Tuesday, December 24, 2013

Review: The Crown Tower by Michael J Sullivan

The Crown Tower (Book 1, The Riyria Chronicles)
by Michael J. Sullivan
Release Date: August 6th, 2013
2013 Orbit
Softcover Edition; 416 Pages
Genre: Fiction / Fantasy
Source: Review copy from publisher

4 / 5 Stars

A warrior with nothing to fight for is paired with a thieving assassin with nothing to lose. Together they must steal a treasure that no one can reach. The Crown Tower is the impregnable remains of the grandest fortress ever built and home to the realm’s most valuable possessions. But it isn’t gold or jewels the old wizard is after, and this prize can only be obtained by the combined talents of two remarkable men. Now if Arcadias can just keep Hadrian and Royce from killing each other, they just might succeed.

My Thoughts
The Crown Tower is the first book in the Riyria Chronicles, the prequel to the Riyria Revelations, the books that first introduced us to the adventures of Hadrian and Royce.  Being totally captivated by their adventures, I was intrigued about this series of novels about their earlier life, their first meeting, and how they managed to become such a successful team.  I enjoyed the novel very much, practically devoured it, but in hindsight, wonder how much of that fascination and enjoyment was because I absolutely enjoyed the Revelations series I think perhaps my judgment is a bit cloudy because of that fact.

What I liked:  The author's smooth and lyrical writing style is definitely continued in this novel and while he concedes and acknowledges the Revelations series in a very subtle way, this is very much a stand-alone novel that accomplishes what he set out to do - show us how Royce and Hadrian first met, with those small little twists that readers have come to expect.  And while the story may be a little slow at first, it definitely picks up in a way I would expect, throwing Royce and Hadrian into a near-impossible situation, and leaving the reader wondering how they would yet again, get out of it.  

Hadrian was somewhat naive and very trusting, almost too trusting for someone who spent the past five years fighting for different military groups/armies, and the by-play between himself and Royce was interesting as Royce was so jaded and sarcastic, ready to pretty much stab everybody in sight.  The fact that they hate each other is not news to readers, but the bickering and interplay between them was comical and fascinating, and I found myself chuckling a couple of times over the interaction, one of the things I loved in Revelations.  Personally, this is why I think readers are so fascinated by these two characters!!

I also enjoyed Gwen's POV as we finally learn a bit more about her story.  This is where things become a little dicey though as it's a point I really liked but thought more was needed.  Let me explain.  I really enjoyed learning how Gwen stood up for herself and became the owner of a brothel and inn, but what I would have really liked knowing were more about her inner thoughts towards this type of life and what really brought her there.  I felt this part was kind of glossed over and while I enjoy her character, I feel like there is this disconnect with her because her real feelings aren't always evident, it's more about everyone else's.
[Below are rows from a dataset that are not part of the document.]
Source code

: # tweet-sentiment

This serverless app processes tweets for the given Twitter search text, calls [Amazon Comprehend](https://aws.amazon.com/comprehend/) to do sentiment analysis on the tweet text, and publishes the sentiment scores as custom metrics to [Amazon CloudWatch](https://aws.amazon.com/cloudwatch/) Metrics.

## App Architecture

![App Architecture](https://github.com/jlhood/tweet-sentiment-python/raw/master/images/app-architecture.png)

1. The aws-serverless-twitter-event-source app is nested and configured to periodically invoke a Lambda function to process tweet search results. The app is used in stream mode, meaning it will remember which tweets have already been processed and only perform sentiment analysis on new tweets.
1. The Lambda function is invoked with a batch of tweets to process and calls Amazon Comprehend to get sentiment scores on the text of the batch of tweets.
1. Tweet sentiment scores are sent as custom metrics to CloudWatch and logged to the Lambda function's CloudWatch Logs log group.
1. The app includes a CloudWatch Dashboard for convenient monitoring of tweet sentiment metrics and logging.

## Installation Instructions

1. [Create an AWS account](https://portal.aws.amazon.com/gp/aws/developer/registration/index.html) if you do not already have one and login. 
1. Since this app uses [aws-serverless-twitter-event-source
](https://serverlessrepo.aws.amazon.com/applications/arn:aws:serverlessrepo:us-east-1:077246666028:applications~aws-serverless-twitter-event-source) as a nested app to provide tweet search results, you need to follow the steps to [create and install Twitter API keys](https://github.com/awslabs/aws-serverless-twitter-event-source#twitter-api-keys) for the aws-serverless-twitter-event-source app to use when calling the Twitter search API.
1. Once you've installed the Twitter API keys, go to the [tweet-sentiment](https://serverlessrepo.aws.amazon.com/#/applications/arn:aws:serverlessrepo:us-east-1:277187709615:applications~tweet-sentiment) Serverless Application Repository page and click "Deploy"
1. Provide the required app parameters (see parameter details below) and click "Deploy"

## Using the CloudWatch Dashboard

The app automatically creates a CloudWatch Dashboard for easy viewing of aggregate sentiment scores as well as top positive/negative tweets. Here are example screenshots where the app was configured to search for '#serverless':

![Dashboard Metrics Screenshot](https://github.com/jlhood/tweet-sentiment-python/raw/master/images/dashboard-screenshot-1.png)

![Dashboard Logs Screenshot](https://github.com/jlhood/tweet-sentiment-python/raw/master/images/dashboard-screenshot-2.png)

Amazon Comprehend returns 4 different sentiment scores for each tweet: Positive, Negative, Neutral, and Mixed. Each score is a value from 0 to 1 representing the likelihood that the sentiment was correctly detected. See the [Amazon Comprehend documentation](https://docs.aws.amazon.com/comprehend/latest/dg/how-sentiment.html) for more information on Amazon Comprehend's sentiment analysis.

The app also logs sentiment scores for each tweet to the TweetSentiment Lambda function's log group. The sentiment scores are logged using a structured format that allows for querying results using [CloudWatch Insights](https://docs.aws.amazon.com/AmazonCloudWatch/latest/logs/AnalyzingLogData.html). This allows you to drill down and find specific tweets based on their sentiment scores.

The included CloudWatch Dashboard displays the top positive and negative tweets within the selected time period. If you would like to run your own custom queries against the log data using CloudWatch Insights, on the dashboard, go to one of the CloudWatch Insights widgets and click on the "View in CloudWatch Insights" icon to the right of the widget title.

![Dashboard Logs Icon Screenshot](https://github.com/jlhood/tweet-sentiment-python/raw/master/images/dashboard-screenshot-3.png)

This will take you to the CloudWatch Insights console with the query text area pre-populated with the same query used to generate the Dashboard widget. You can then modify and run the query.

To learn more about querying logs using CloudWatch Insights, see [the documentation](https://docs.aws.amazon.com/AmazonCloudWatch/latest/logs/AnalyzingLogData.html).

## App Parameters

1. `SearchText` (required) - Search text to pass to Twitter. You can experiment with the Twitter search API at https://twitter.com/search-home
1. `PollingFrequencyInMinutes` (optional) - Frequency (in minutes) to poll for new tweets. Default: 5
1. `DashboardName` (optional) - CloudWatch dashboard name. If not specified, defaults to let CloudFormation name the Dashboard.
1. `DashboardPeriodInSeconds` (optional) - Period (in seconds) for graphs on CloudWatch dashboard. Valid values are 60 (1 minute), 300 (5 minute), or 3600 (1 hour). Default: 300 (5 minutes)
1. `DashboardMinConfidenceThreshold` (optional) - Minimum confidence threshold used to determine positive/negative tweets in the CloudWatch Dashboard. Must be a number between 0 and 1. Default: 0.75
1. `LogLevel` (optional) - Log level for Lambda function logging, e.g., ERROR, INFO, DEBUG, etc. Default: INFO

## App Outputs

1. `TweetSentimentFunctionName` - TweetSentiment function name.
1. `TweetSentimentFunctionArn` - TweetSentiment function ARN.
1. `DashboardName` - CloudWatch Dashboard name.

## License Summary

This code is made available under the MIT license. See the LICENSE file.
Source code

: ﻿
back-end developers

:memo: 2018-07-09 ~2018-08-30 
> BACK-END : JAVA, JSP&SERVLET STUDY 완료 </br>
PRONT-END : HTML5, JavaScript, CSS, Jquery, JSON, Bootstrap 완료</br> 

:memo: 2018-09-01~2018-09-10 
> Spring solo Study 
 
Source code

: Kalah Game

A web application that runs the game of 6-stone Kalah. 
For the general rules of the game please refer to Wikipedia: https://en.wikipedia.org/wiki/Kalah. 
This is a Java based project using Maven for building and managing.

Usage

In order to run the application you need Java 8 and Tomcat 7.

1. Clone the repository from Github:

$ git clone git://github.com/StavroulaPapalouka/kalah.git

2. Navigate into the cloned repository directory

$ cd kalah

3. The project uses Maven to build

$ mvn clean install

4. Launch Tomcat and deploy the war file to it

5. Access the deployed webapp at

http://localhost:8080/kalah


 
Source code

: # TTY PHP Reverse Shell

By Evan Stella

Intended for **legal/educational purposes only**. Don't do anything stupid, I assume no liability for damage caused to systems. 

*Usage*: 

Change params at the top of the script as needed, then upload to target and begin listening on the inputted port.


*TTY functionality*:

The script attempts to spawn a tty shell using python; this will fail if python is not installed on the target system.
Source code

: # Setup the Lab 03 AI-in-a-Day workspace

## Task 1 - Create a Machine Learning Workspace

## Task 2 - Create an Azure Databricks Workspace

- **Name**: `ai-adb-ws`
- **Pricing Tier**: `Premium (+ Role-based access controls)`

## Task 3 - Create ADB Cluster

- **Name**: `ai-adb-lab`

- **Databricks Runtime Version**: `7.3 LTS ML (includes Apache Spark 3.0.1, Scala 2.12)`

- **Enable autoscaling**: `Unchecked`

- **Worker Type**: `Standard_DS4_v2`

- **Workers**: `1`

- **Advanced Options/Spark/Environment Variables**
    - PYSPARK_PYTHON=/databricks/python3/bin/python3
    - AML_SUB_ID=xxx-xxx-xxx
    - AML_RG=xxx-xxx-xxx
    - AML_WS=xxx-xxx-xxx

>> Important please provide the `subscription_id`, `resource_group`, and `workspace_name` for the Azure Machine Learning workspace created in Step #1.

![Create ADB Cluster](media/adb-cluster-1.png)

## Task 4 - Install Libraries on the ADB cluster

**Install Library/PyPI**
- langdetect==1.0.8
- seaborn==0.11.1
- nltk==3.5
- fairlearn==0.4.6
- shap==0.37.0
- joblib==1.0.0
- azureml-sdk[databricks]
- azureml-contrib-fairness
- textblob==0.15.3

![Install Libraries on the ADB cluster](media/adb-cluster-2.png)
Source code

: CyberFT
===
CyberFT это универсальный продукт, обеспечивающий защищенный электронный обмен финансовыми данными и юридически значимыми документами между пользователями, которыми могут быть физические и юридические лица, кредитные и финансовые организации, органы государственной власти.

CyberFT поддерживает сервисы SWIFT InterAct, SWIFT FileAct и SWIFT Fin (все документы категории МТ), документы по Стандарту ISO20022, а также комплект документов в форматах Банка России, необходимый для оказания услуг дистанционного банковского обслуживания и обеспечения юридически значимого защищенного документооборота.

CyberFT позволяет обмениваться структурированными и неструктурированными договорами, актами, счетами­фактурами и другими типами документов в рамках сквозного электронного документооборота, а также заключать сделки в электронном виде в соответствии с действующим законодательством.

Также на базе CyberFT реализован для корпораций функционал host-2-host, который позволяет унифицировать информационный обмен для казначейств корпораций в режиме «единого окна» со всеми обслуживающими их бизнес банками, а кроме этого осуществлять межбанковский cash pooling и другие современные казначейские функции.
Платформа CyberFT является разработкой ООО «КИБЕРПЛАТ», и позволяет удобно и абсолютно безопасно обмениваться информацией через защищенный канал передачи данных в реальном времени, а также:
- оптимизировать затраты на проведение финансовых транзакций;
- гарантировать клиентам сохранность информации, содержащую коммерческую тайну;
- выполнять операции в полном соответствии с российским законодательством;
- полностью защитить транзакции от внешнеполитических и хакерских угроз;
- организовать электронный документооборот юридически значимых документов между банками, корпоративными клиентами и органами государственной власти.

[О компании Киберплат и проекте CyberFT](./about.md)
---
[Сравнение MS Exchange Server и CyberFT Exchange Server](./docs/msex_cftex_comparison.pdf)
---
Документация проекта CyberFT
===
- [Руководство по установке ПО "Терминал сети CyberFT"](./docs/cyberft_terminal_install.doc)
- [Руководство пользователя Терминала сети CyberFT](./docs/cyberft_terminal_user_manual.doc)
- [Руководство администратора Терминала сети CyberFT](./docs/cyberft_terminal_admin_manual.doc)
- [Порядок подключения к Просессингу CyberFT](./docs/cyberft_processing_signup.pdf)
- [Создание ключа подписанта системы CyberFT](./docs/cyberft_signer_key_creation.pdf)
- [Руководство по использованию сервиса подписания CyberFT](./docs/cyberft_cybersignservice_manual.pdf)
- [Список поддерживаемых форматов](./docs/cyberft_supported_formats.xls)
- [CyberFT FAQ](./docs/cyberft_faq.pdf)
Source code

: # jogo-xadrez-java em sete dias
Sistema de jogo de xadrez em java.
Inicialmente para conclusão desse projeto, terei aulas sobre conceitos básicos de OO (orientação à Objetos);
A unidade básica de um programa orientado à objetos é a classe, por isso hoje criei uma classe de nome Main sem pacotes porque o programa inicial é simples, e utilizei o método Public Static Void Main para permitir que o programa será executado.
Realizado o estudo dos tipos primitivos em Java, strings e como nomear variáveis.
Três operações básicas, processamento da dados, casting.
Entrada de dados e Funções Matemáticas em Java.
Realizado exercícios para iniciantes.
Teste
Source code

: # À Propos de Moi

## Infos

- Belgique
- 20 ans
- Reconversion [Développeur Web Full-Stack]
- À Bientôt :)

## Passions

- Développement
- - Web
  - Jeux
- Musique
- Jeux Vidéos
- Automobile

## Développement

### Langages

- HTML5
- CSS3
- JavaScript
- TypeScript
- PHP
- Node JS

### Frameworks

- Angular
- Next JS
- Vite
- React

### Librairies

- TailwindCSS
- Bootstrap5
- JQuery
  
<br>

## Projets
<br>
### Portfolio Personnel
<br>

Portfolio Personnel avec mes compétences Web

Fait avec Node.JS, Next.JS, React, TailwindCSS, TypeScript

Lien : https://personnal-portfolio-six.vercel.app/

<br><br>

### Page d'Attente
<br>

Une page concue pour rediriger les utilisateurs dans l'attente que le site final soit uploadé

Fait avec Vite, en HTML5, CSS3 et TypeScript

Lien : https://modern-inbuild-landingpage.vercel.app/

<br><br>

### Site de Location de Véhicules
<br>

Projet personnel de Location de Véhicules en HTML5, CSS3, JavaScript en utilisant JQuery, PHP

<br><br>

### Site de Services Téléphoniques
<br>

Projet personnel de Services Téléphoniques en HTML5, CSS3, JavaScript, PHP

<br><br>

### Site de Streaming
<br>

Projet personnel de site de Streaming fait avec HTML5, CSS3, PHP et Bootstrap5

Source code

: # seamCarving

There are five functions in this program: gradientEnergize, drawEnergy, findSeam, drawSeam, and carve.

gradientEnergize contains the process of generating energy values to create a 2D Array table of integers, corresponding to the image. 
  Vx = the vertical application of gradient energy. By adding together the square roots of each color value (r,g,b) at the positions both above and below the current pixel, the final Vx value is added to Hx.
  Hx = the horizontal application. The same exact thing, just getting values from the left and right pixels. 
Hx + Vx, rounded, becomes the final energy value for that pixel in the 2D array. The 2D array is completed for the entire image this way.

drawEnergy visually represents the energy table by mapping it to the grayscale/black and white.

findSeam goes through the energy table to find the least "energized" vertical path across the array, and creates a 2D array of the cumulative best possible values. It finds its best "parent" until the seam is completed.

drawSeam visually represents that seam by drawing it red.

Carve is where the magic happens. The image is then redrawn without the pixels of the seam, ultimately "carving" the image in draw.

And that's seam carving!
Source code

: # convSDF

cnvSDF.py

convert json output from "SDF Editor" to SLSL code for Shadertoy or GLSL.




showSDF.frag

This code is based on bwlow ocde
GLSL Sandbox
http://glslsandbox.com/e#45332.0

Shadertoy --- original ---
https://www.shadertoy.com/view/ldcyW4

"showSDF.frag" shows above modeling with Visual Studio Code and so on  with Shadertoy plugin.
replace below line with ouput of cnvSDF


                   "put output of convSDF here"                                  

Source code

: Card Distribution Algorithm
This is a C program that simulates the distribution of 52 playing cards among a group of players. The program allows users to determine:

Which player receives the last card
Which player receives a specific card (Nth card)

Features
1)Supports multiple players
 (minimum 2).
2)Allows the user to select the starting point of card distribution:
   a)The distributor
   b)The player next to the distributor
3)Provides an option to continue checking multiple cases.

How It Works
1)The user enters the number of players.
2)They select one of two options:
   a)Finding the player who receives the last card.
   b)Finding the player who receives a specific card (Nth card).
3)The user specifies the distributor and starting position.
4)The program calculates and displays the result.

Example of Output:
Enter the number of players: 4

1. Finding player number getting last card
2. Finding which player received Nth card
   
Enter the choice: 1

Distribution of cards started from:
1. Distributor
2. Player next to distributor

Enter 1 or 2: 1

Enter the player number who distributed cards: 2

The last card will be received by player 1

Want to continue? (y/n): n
I'd like to see a deeper character development with Gwen and a bit more about her background and what really drove her.  She is a really classy lady and played such a huge role in Royce and Hadrian's development that it would be nice to really know what she was thinking. Perhaps more in the second book?

What I wasn't sure about: Not too sure about Hadrian as he seemed overly naive and trusting to me, not someone who had just spent five years in one military unit after another.  And I would question his leadership ability as he seems to have difficulty making good decisions and good judgment calls.  It mentions his ability to judge people by the way they move and the way they speak and how Hadrian has this ability, yet Hadrian got himself into a couple of dangerous situations in this novel that he really shouldn't have if he had used this so-called ability.  Was the author trying to impress on us readers that even with great ability, we still can make silly and stupid mistakes by not paying attention or by trusting blindly?  Not really sure what the mixed messages were here, but I was confused by this early on in the novel and frustrated by Hadrian at times.  Royce was far clearer, as it was just stab anybody who got in his way.  I still haven't learned a lot about his early years, so hopefully that will come in future novels as he's a mighty interesting character.

The Crown Tower is a worthy prequel to the Riyria Revelations.  I was somewhat skeptical going into this novel as I enjoyed the Revelations so much I was afraid of the big disappointment.  Luckily for me, Mr. Sullivan was able to tell the story of Hadrian and Royce's first meeting with the same spunky feeling as in his Revelations novels and the spirit and fire of those novels really came through here.  The novel has excitement, suspense, mystery, fighting, and comedy, all elements we come to expect from a Sullivan novel. It is hard to say whether you should start with Revelations first or Chronicles, but my gut would say Revelations as you get a feel for the partnership first before learning how it all started.   I am currently reading The Rose and the Thorn, the next book in the Chronicles series, and loving it!!